Ceará tem média de 422 casos anuais de Leishmaniose Visceral em humanos


Conhecida como calazar, a Leishmaniose Visceral (LV) tem média de 422 diagnósticos no Ceará, entre os anos de 2007 a agosto de 2020, segundo dados da Secretaria de Saúde do Ceará (Sesa). No total, durante o período observado, já foram 5.912 casos em todo o Estado. A doença, segundo a Sesa, é uma zoonose crônica e sistêmica que, se não tratada corretamente, pode evoluir para óbito em mais de 90% dos casos.

Os dados apontam um declínio na incidência clínica da doença, com os maiores valores observados nos anos de 2009 (7,27 casos/100.000 habitantes) e 2007 (7,09 casos/100.000 habitantes). Em número de casos, nos últimos três anos, houve uma queda de 17,8% dos registros, enquanto a incidência foi de 3,68; 3,57 e 3,02/100.000 habitantes em 2017, 2018 e 2019, respectivamente. 

A Superintendência Regional com o maior número de casos do Estado, entre 2007 a 2020, foi identificada, por teste laboratorial, em Fortaleza (94,61%), no Litoral Leste (89,81%), Sertão Central (88,82%) e Norte (86,49%). 
Já em 2020, até agosto, o Ceará registrou 135 casos de LV em humanos e a incidência da zoonose ficou em 1,51/100.000 habitantes. Os maiores registros foram nos municípios de Ipaporanga (34,79/100.000 hab.) e Catunda (19,36/100.000 hab.). 

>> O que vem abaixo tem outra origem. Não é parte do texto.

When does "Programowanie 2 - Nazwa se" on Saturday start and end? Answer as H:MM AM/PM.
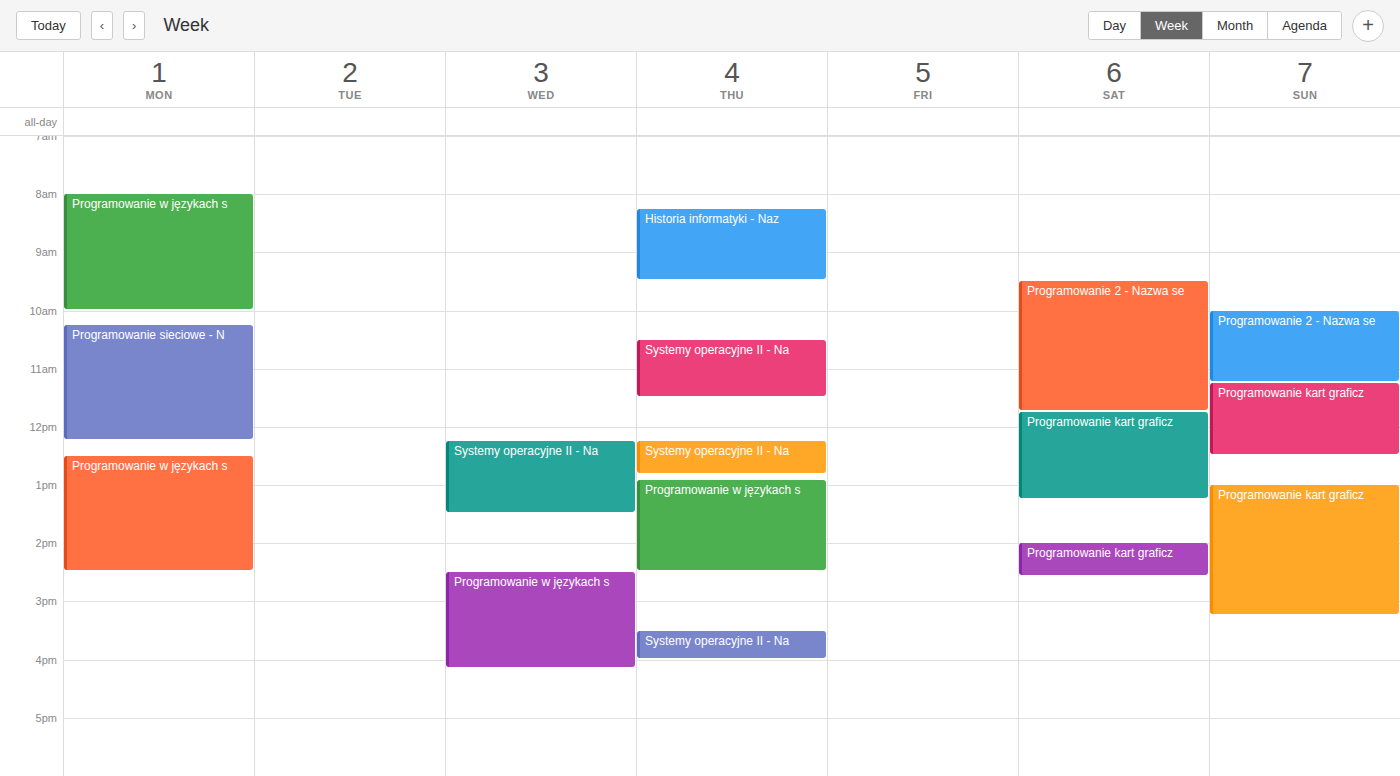
9:30 AM to 11:45 AM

Do total de casos entre 2007 e 2020, a faixa etária de 20 a 49 anos teve o maior registro da doença, cerca de 36,01%. A segunda maior porcentagem de diagnósticos foi entre menores de um a quatro anos, correspondentes a 30,13% dos casos totais. Já o gênero mais afetado foi o masculino, com 67,61% dos registros. 

Segundo o médico de família e comunidade, Roberto Maranhão, o Ceará é um dos estados endêmicos da doença no país. “A gente tem a circulação da doença de maneira contínua, principalmente na região serrana, muito propícia para a transmissão. A LV é diferente da dengue, por exemplo, quando temos epidemias sazonais”.

Conforme Maranhão, os casos de LV são multifatoriais. “O processo de redução dos casos pode estar mais atrelado à vigilância epidemiológica, com os avanços nos cuidados com os animais, principalmente. A urbanização também diminui a questão do mosquito que aloja a doença, já que ele é mais comum em ambientes interioranos. A redução, então, se dá pouco a pouco, somando os esforços da equipe da zoonoses, principalmente”, reflete.

Risco

De acordo com a estratificação de risco definida pelo Sistema de Informação das Leishmanioses – SisLeish (OPAS/OMS/ESTADO/MUNICÍPIO), considerando-se o índice composto do triênio 2017 a 2019, o Ceará possui 141 municípios com transmissão de LV, sendo 113 (80,14%) de baixa transmissão, com cerca de 0,33 a 2,33 casos registrados, e 28 (19,86%) municípios considerados prioritários.
Dos prioritários, dois têm transmissão intensa (Fortaleza e Ipaporanga), com 15 a 36 casos; um tem transmissão alta (Barbalha), de sete a 15 casos e 25 têm transmissão média, variando de 2,33 a sete registros.

Transmissão

Conforme o relatório da Sesa, a transmissão da doença não ocorre de pessoa para pessoa, pode se dar tanto na zona rural quanto na urbana, com diferentes “reservatórios”. Segundo o médico Roberto Maranhão, o ciclo começa com o mosquito fêmea infectado, que repassa o parasita a um cachorro, o principal reservatório da doença na zona urbana. Em seguida, o mosquito pode repassar a doença do cachorro para o humano, agindo como transmissor da doença.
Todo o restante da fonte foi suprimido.